6 people dead after jet crashes into Maryland home

Correction: Devin Gemmell was a one-month-old boy killed along with an older brother and their mother when a small private jet crashed into their home in Montgomery County, Md. An Associated Press article that appeared in some editions on Dec. 9 misspelled Devin’s first name.

GAITHERSBURG, Md. -- A small, private jet crashed into a house in Maryland's Montgomery County on Monday, killing a woman and her young sons inside the home and three people on the aircraft, authorities said.

The jet slammed into the home just before lunchtime in Gaithersburg, a suburb of Washington, D.C., Montgomery County Fire and Rescue Chief Steve Lohr said during a news conference.

Authorities quickly said all three people in the plane had been killed, but it took hours for fire crews to sweep the home and confirm that three people were inside. They were identified as 36-year-old Marie Gemmell and her two sons, 3-year-old Cole and 1-month-old Devon, police said.
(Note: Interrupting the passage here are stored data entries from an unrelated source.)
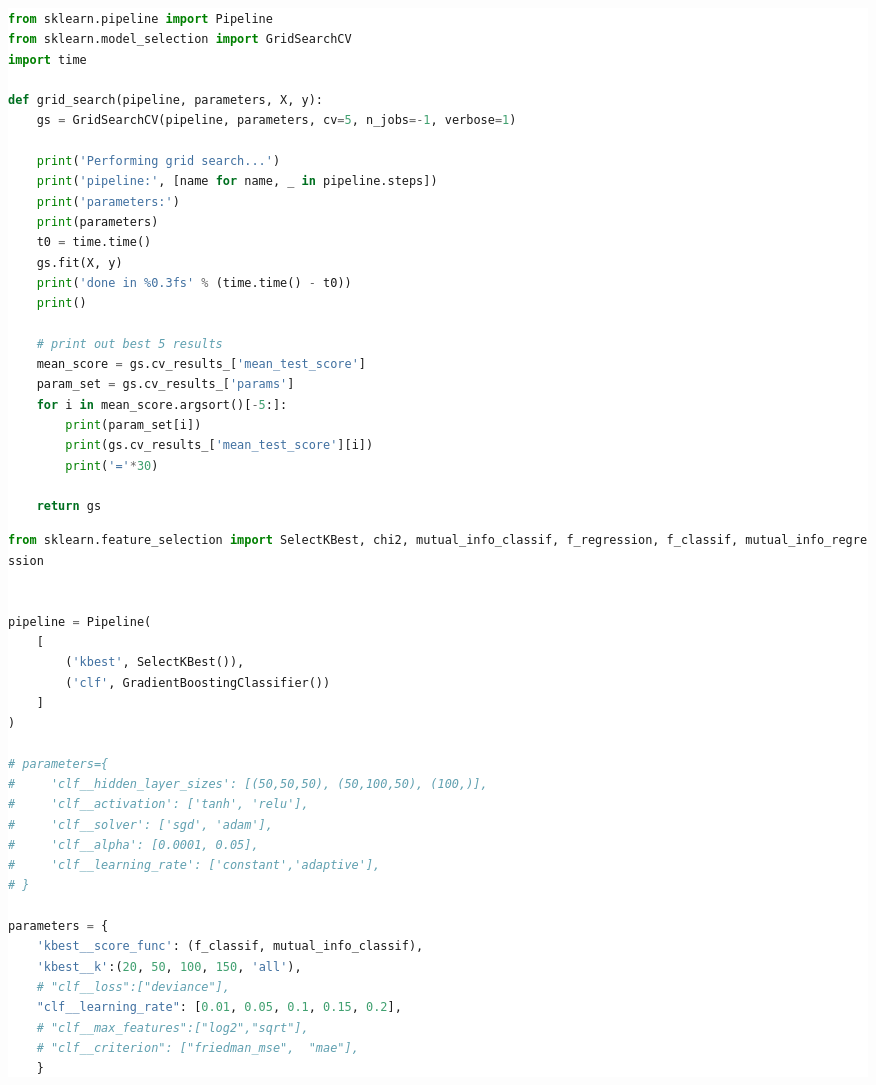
 ```python
from sklearn.pipeline import Pipeline
from sklearn.model_selection import GridSearchCV
import time

def grid_search(pipeline, parameters, X, y):
    gs = GridSearchCV(pipeline, parameters, cv=5, n_jobs=-1, verbose=1)
    
    print('Performing grid search...')
    print('pipeline:', [name for name, _ in pipeline.steps])
    print('parameters:')
    print(parameters)
    t0 = time.time()
    gs.fit(X, y)
    print('done in %0.3fs' % (time.time() - t0))
    print()
    
    # print out best 5 results
    mean_score = gs.cv_results_['mean_test_score']
    param_set = gs.cv_results_['params']
    for i in mean_score.argsort()[-5:]:
        print(param_set[i])
        print(gs.cv_results_['mean_test_score'][i])
        print('='*30)
    
    return gs
```


```python
from sklearn.feature_selection import SelectKBest, chi2, mutual_info_classif, f_regression, f_classif, mutual_info_regression


pipeline = Pipeline(
    [
        ('kbest', SelectKBest()),
        ('clf', GradientBoostingClassifier())
    ]
)

# parameters={
#     'clf__hidden_layer_sizes': [(50,50,50), (50,100,50), (100,)],
#     'clf__activation': ['tanh', 'relu'],
#     'clf__solver': ['sgd', 'adam'],
#     'clf__alpha': [0.0001, 0.05],
#     'clf__learning_rate': ['constant','adaptive'],
# }

parameters = {
    'kbest__score_func': (f_classif, mutual_info_classif),
    'kbest__k':(20, 50, 100, 150, 'all'),
    # "clf__loss":["deviance"],
    "clf__learning_rate": [0.01, 0.05, 0.1, 0.15, 0.2],
    # "clf__max_features":["log2","sqrt"],
    # "clf__criterion": ["friedman_mse",  "mae"],
    }

```
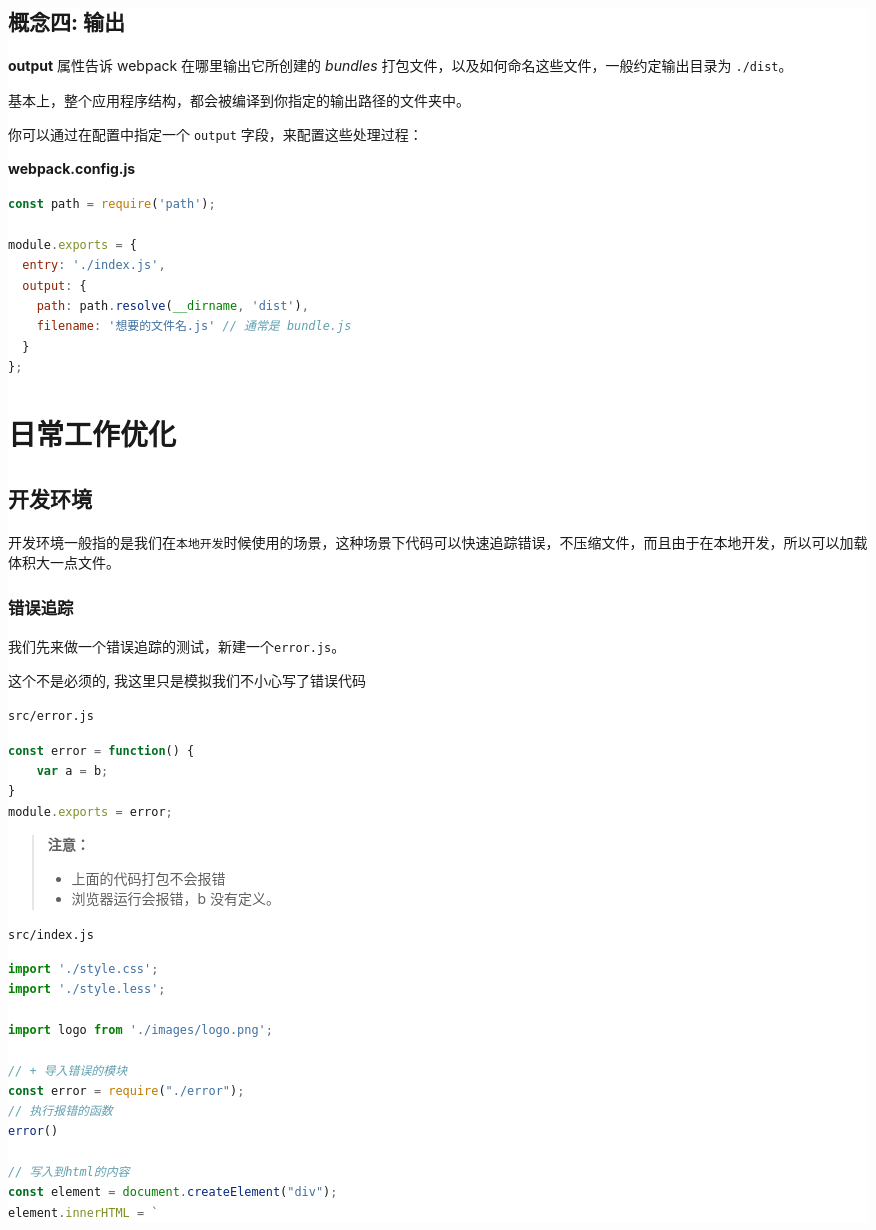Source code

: 



## 概念四: 输出

**output** 属性告诉 webpack 在哪里输出它所创建的 *bundles* 打包文件，以及如何命名这些文件，一般约定输出目录为 `./dist`。

基本上，整个应用程序结构，都会被编译到你指定的输出路径的文件夹中。

你可以通过在配置中指定一个 `output` 字段，来配置这些处理过程：

**webpack.config.js**

```javascript
const path = require('path');

module.exports = {
  entry: './index.js',
  output: {
    path: path.resolve(__dirname, 'dist'),
    filename: '想要的文件名.js' // 通常是 bundle.js
  }
};
```

# 日常工作优化

## 开发环境

开发环境一般指的是我们在`本地开发`时候使用的场景，这种场景下代码可以快速追踪错误，不压缩文件，而且由于在本地开发，所以可以加载体积大一点文件。



### 错误追踪

我们先来做一个错误追踪的测试，新建一个`error.js`。

这个不是必须的, 我这里只是模拟我们不小心写了错误代码

`src/error.js`

```js
const error = function() {
    var a = b;
}
module.exports = error;
```

> **注意：** 
>
> - 上面的代码打包不会报错
> - 浏览器运行会报错，b 没有定义。

`src/index.js`

```js
import './style.css';
import './style.less';

import logo from './images/logo.png';

// + 导入错误的模块
const error = require("./error");
// 执行报错的函数
error()

// 写入到html的内容
const element = document.createElement("div");
element.innerHTML = `
```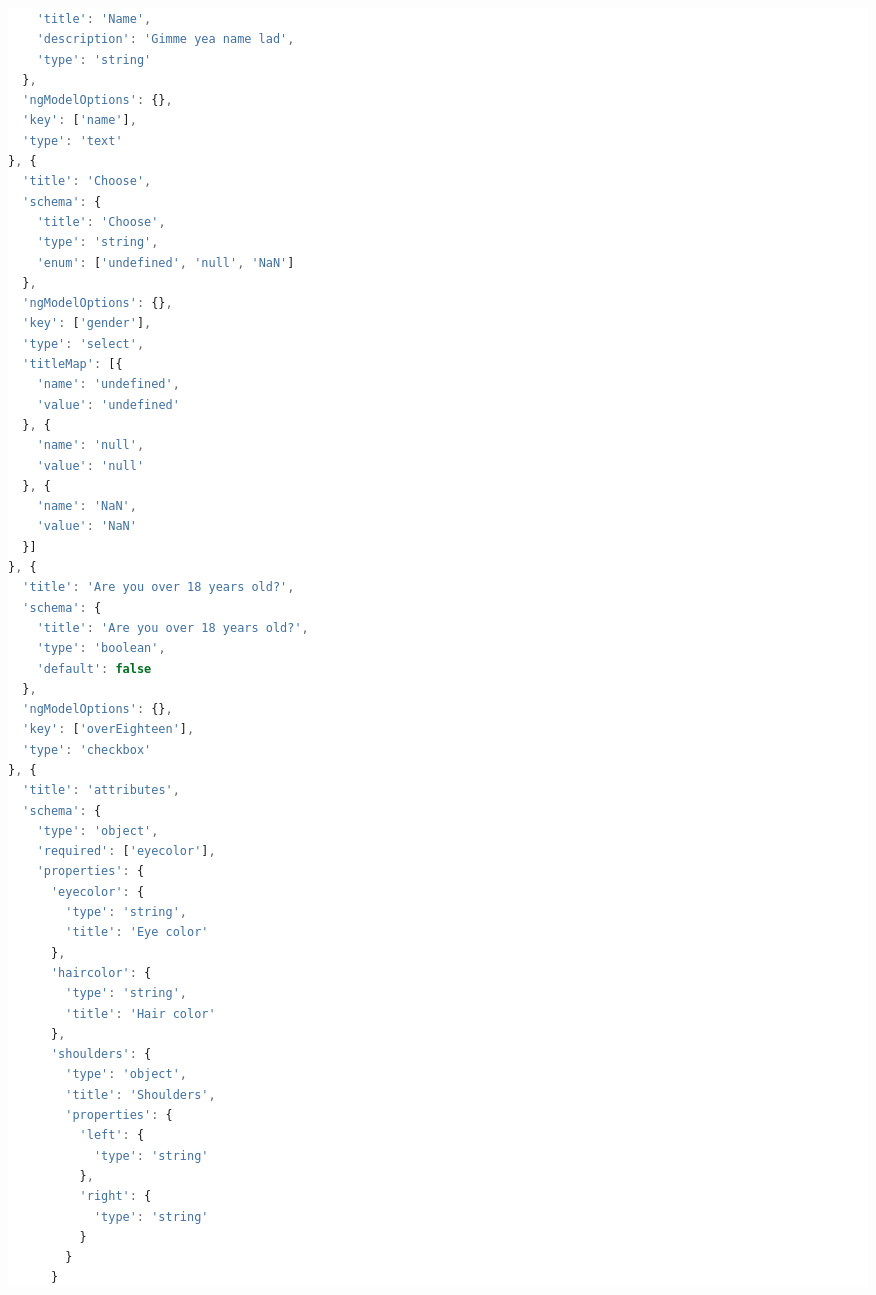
 ```js
    'title': 'Name',
    'description': 'Gimme yea name lad',
    'type': 'string'
  },
  'ngModelOptions': {},
  'key': ['name'],
  'type': 'text'
}, {
  'title': 'Choose',
  'schema': {
    'title': 'Choose',
    'type': 'string',
    'enum': ['undefined', 'null', 'NaN']
  },
  'ngModelOptions': {},
  'key': ['gender'],
  'type': 'select',
  'titleMap': [{
    'name': 'undefined',
    'value': 'undefined'
  }, {
    'name': 'null',
    'value': 'null'
  }, {
    'name': 'NaN',
    'value': 'NaN'
  }]
}, {
  'title': 'Are you over 18 years old?',
  'schema': {
    'title': 'Are you over 18 years old?',
    'type': 'boolean',
    'default': false
  },
  'ngModelOptions': {},
  'key': ['overEighteen'],
  'type': 'checkbox'
}, {
  'title': 'attributes',
  'schema': {
    'type': 'object',
    'required': ['eyecolor'],
    'properties': {
      'eyecolor': {
        'type': 'string',
        'title': 'Eye color'
      },
      'haircolor': {
        'type': 'string',
        'title': 'Hair color'
      },
      'shoulders': {
        'type': 'object',
        'title': 'Shoulders',
        'properties': {
          'left': {
            'type': 'string'
          },
          'right': {
            'type': 'string'
          }
        }
      }
```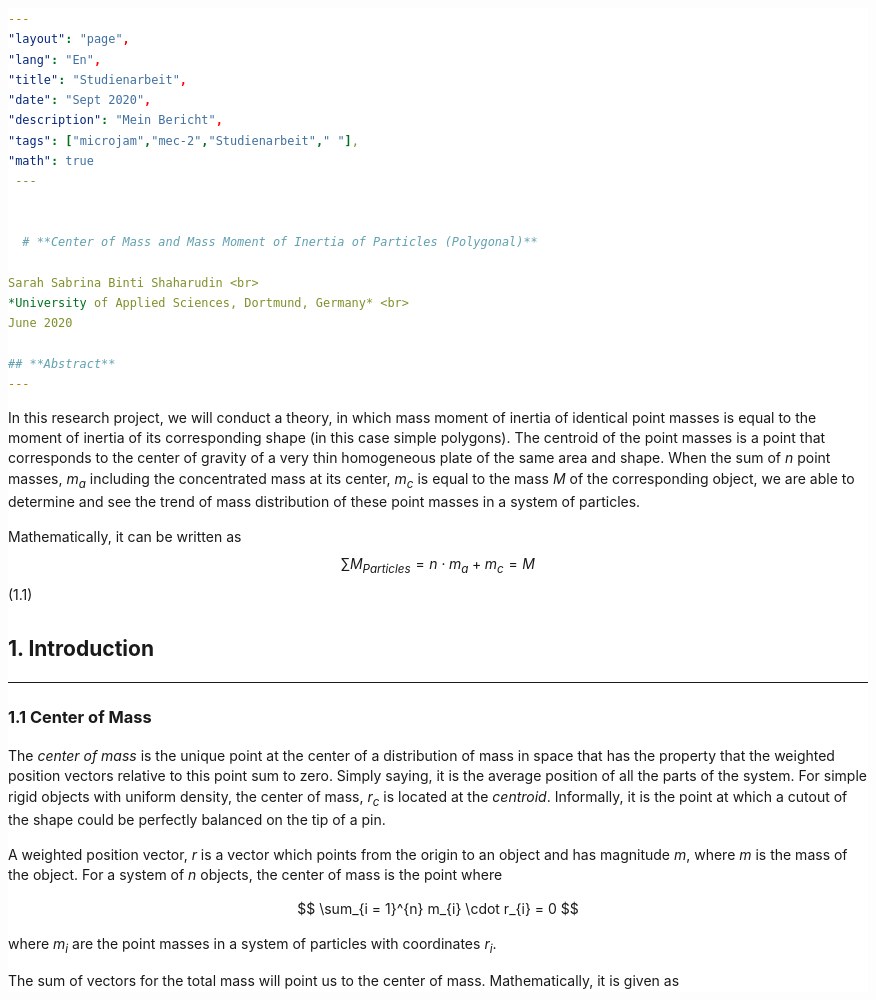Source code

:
 ```yaml
--- 
"layout": "page",
"lang": "En",
"title": "Studienarbeit",
"date": "Sept 2020",
"description": "Mein Bericht",
"tags": ["microjam","mec-2","Studienarbeit"," "],
"math": true
 ---
  
  
  # **Center of Mass and Mass Moment of Inertia of Particles (Polygonal)**

Sarah Sabrina Binti Shaharudin <br>
*University of Applied Sciences, Dortmund, Germany* <br>
June 2020 

## **Abstract**
---
```


In this research project, we will conduct a theory, in which mass moment of inertia of identical point masses is equal to the moment of inertia of its corresponding shape (in this case simple polygons). The centroid of the point masses is a point that corresponds to the center of gravity of a very thin homogeneous plate of the same area and shape. When the sum of $n$ point masses, $m_a$ including the concentrated mass at its center, $m_c$ is equal to the mass $M$ of the corresponding object, we are able to determine and see the trend of mass distribution of these point masses in a system of particles.

Mathematically, it can be written as
$$ \sum M_{Particles} = n \cdot m_{a} + m_{c} = M $$ (1.1)


## **1. Introduction**
----
 ### **1.1 Center of Mass**
The *center of mass* is the unique point at the center of a distribution of mass in space that has the property that the weighted position vectors relative to this point sum to zero. Simply saying, it is the average position of all the parts of the system. For simple rigid objects with uniform density, the center of mass, $r_c$ is located at the *centroid*. Informally, it is the point at which a cutout of the shape could be perfectly balanced on the tip of a pin.

A weighted position vector, $r$ is a vector which points from the origin to an object and has magnitude $m$, where $m$ is the mass of the object. For a system of $n$ objects, the center of mass is the point where 

$$ \sum_{i = 1}^{n} m_{i} \cdot r_{i} = 0 $$ 

where $m_i$ are the point masses in a system of particles with coordinates $r_i$. 

The sum of vectors for the total mass will point us to the center of mass. Mathematically, it is given as
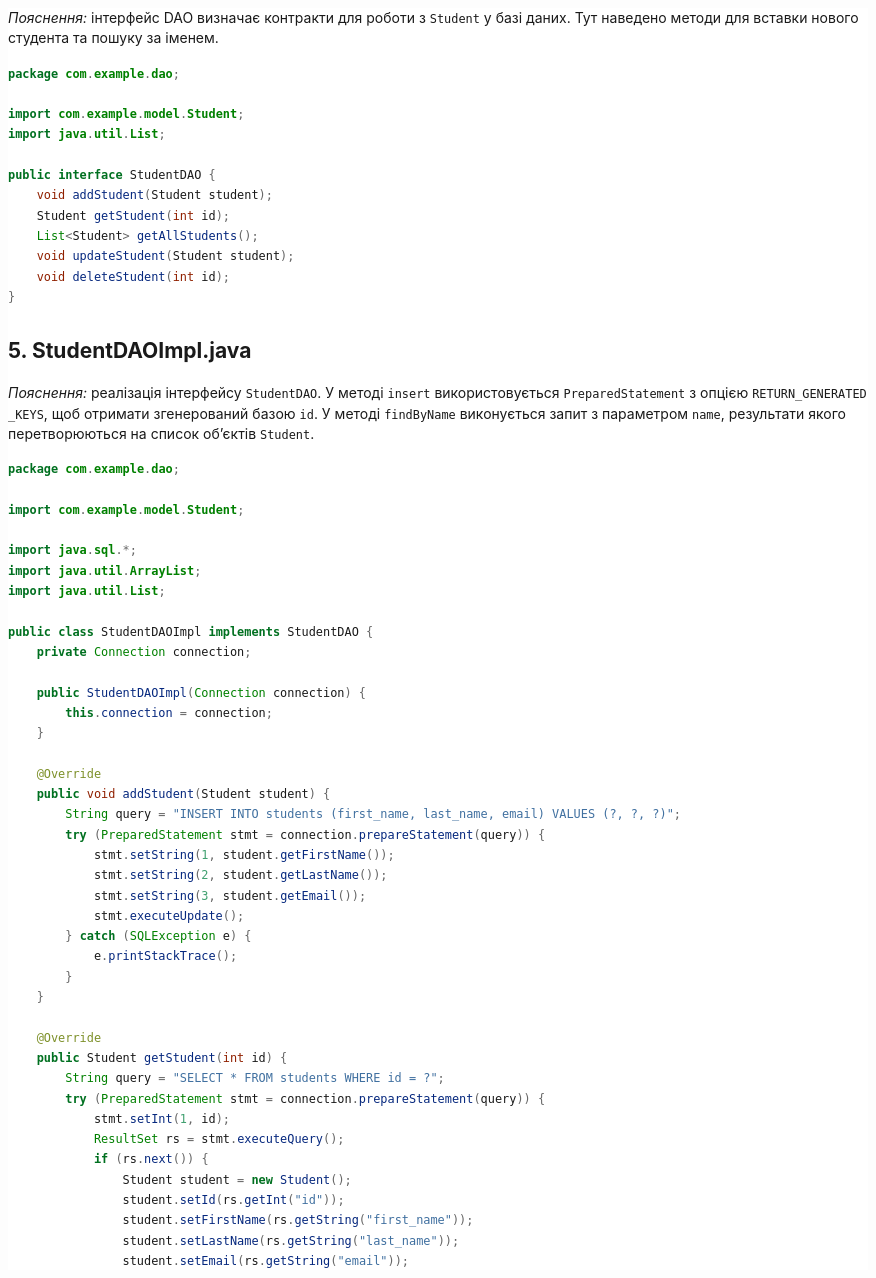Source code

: *Пояснення:* інтерфейс DAO визначає контракти для роботи з `Student` у базі даних. Тут наведено методи для вставки нового студента та пошуку за іменем.

```java
package com.example.dao;

import com.example.model.Student;
import java.util.List;

public interface StudentDAO {
    void addStudent(Student student);
    Student getStudent(int id);
    List<Student> getAllStudents();
    void updateStudent(Student student);
    void deleteStudent(int id);
}
```

## 5. StudentDAOImpl.java

*Пояснення:* реалізація інтерфейсу `StudentDAO`. У методі `insert` використовується `PreparedStatement` з опцією `RETURN_GENERATED_KEYS`, щоб отримати згенерований базою `id`. У методі `findByName` виконується запит з параметром `name`, результати якого перетворюються на список об’єктів `Student`.

```java
package com.example.dao;

import com.example.model.Student;

import java.sql.*;
import java.util.ArrayList;
import java.util.List;

public class StudentDAOImpl implements StudentDAO {
    private Connection connection;

    public StudentDAOImpl(Connection connection) {
        this.connection = connection;
    }

    @Override
    public void addStudent(Student student) {
        String query = "INSERT INTO students (first_name, last_name, email) VALUES (?, ?, ?)";
        try (PreparedStatement stmt = connection.prepareStatement(query)) {
            stmt.setString(1, student.getFirstName());
            stmt.setString(2, student.getLastName());
            stmt.setString(3, student.getEmail());
            stmt.executeUpdate();
        } catch (SQLException e) {
            e.printStackTrace();
        }
    }

    @Override
    public Student getStudent(int id) {
        String query = "SELECT * FROM students WHERE id = ?";
        try (PreparedStatement stmt = connection.prepareStatement(query)) {
            stmt.setInt(1, id);
            ResultSet rs = stmt.executeQuery();
            if (rs.next()) {
                Student student = new Student();
                student.setId(rs.getInt("id"));
                student.setFirstName(rs.getString("first_name"));
                student.setLastName(rs.getString("last_name"));
                student.setEmail(rs.getString("email"));
```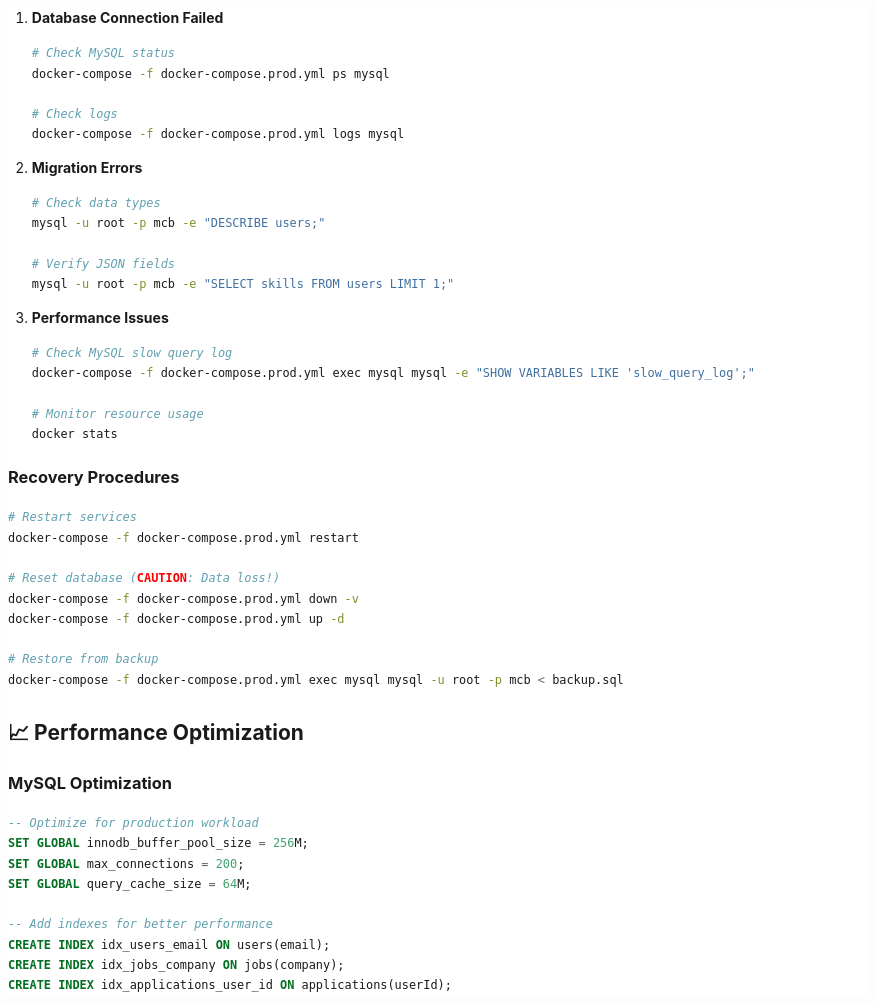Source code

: 1. **Database Connection Failed**
   ```bash
   # Check MySQL status
   docker-compose -f docker-compose.prod.yml ps mysql
   
   # Check logs
   docker-compose -f docker-compose.prod.yml logs mysql
   ```

2. **Migration Errors**
   ```bash
   # Check data types
   mysql -u root -p mcb -e "DESCRIBE users;"
   
   # Verify JSON fields
   mysql -u root -p mcb -e "SELECT skills FROM users LIMIT 1;"
   ```

3. **Performance Issues**
   ```bash
   # Check MySQL slow query log
   docker-compose -f docker-compose.prod.yml exec mysql mysql -e "SHOW VARIABLES LIKE 'slow_query_log';"
   
   # Monitor resource usage
   docker stats
   ```

### Recovery Procedures

```bash
# Restart services
docker-compose -f docker-compose.prod.yml restart

# Reset database (CAUTION: Data loss!)
docker-compose -f docker-compose.prod.yml down -v
docker-compose -f docker-compose.prod.yml up -d

# Restore from backup
docker-compose -f docker-compose.prod.yml exec mysql mysql -u root -p mcb < backup.sql
```

## 📈 Performance Optimization

### MySQL Optimization

```sql
-- Optimize for production workload
SET GLOBAL innodb_buffer_pool_size = 256M;
SET GLOBAL max_connections = 200;
SET GLOBAL query_cache_size = 64M;

-- Add indexes for better performance
CREATE INDEX idx_users_email ON users(email);
CREATE INDEX idx_jobs_company ON jobs(company);
CREATE INDEX idx_applications_user_id ON applications(userId);
```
They were found in a second-floor bathroom. Gemmell was lying on top of her young sons in an apparent effort to shield them from the smoke and fire, said police Capt. Paul Starks. Her husband and a school-age daughter were not home and were accounted for, police said.

The fuselage of the jet crashed into the front lawn of an adjacent home, which was heavily damaged by fire, and investigators believe one of its wings, which had fuel inside, was sheared off and tore through the front of the Gemmell home, said Robert Sumwalt, a National Transportation Safety Board member. Witnesses reported seeing and hearing a secondary explosion after the plane hit the ground.

The two-story, wood-frame home was gutted by the impact of the crash and ensuing blaze. No one was injured in the adjacent homes that also had major damage.

The founder and CEO of a North Carolina clinical research organization was among those on the plane. Health Decisions of Durham, N.C., said in a news release that Dr. Michael Rosenberg was among those killed.

Rosenberg was a pilot who crashed a different plane in Gaithersburg on March 1, 2010, according to a government official who wasn't authorized to speak publicly and asked not to be named.

Fred Pedreira, 67, said he had just returned home from the grocery store and was parking his car when he saw the jet.

"This guy, when I saw him, for a fast jet with the wheels down, I said, 'I think he's coming in too low,'" Pedreira said. "Then he was 90 degrees -- sideways -- and then he went belly-up into the house and it was a ball of fire. It was terrible."

An FAA spokesman said preliminary information showed the Embraer EMB-500/Phenom 100 twin-engine jet was on approach at the nearby Montgomery County Airpark. The National Transportation Safety Board sent a team to investigate.

An investigator at the scene said the safety agency would look into everything involving what could have led to the crash.

Information for this article was contributed by Joan Lowy of The Associated Press.